PASSAGE FOR REVIEW: Begin
# My youngest Son thinks I'm CRAZY..............



## violator (May 17, 2010)

I've been lurking on here lately....didn't feel like joining any threads (sorry) - I just didn't feel like typing (I guess) -- everyone on my regular email list thought I'd died.

Anyway, I planned on doing some smoking today...so my youngest and I went shopping. Raw almonds, lots of garlic, cauliflower, eggs, and some (more traditional) chicken breasts. -- He says--"wait a minute, you are gonna smoke ALL of this stuff?"

You people on here are GREAT!!!! The only thing was even remotely disappointing was the eggs (there wasn't much of a "smoke" flavor to them. EVERYTHING else was amazing.
The almonds were fine right off the smoker, but let them sit for an hour or so and they were MUCH better.
The garlic was "as expected".....I LOVE garlic anyway.
The cauliflower was very tasty.
Oh yeah, and the chicken breasts were very good also.
We pretty much decided that EVERY TIME the smoker is fired up, there will be almonds involved.
Thanx alot people!!!!!! 
	

	
	
		
		



		
			






(.....sorry , no qview)(don't punish me too much)


----------



## bayouchilehead (May 17, 2010)

Your not crazy, your insane with the smoking bug....and that's a good thing!!


----------



## pineywoods (May 17, 2010)

Sounds like a great day the eggs will be better tomorrow


----------



## jirodriguez (May 17, 2010)

Yeah... the eggs are a very light flavor, but I love them. I make deviled eggs, and everybody tries to figure out what that mystery flavor is.... lol.


----------



## forluvofsmoke (May 17, 2010)

Hey brother, there's always a welcome mat at this door.

As it reads under my avitar pic.....
PASSAGE FOR REVIEW: End
PROVIDED MATERIAL: Begin
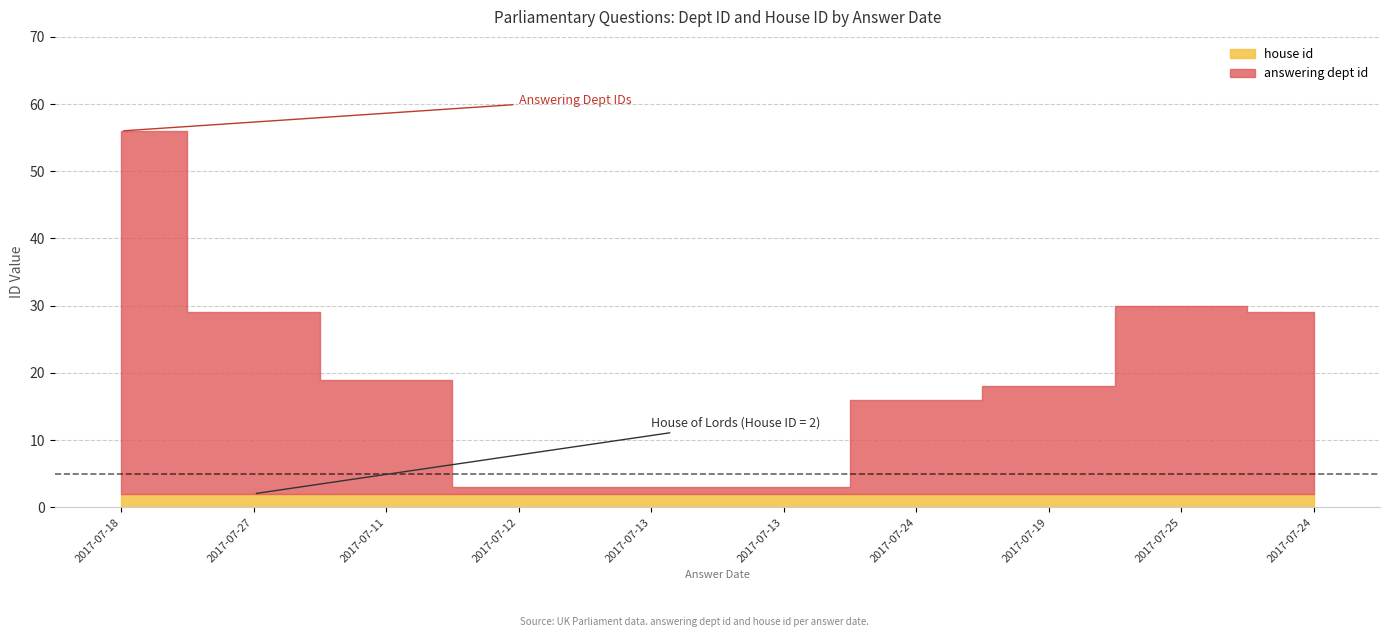

What are all the series names shown in the legend?

answering dept id, house id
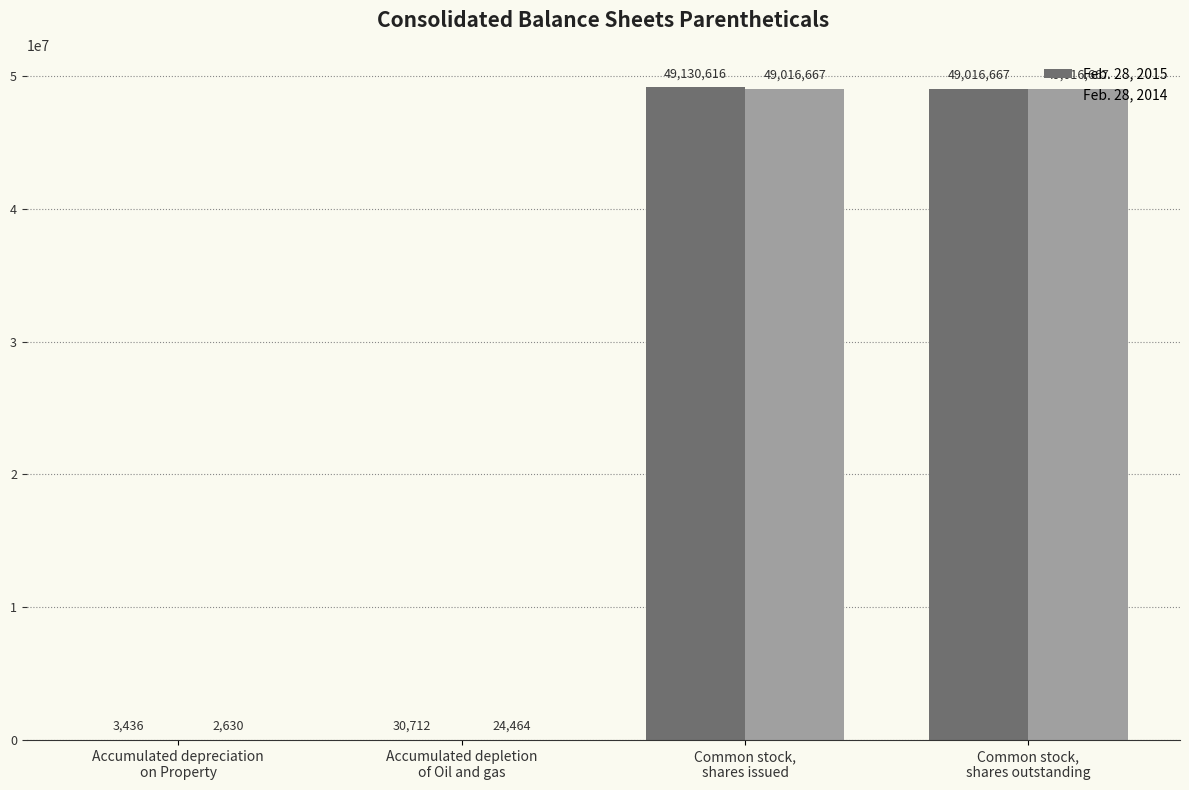

What is the sum of all Feb. 28, 2014 values?

98060428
PROVIDED MATERIAL: End
## WORK REQUEST:
Carry on the forum thread about smoking almonds, garlic, cauliflower, and eggs from the point where it stops.

## WRITTEN REPLY:
Interesting about the eggs, as I've not tried 'em yet...my theory would be that the membrane blocks the smoke from penetrating into the white/yolk...I know the shell wouldn't prevent penetration, as it has microscopic pores and can "breathe"...I may be wrong.

Irishteabear has smoked 'em a few times...she may know what's up and can give you some tips.

Heh, I just started thinking about tossing some on for my next smoke...uh...that was a couple weeks ago...better get the lead otta my butt!

Eric


----------



## jamminjimi (May 17, 2010)

Pics or it did not happen!! Just sayin!! Done eggs a couple of times. The appearance is cool the taste is well just as you know. No big deal.


----------



## violator (May 17, 2010)

...but Dude it DID happen,....I have the smokey flavored belches to prove it.


----------



## eman (May 17, 2010)

Welcome to the site . I've seen that pic b4 somewhere???


----------



## violator (May 17, 2010)

Do you mean the avatar picture?
...cuz, if so.....I've been on here for awhile now, I just haven't posted in a few weeks......or maybe it was on some other site (I do like forums)(they really help out a LOT)


----------



## chefrob (May 17, 2010)

those are the best........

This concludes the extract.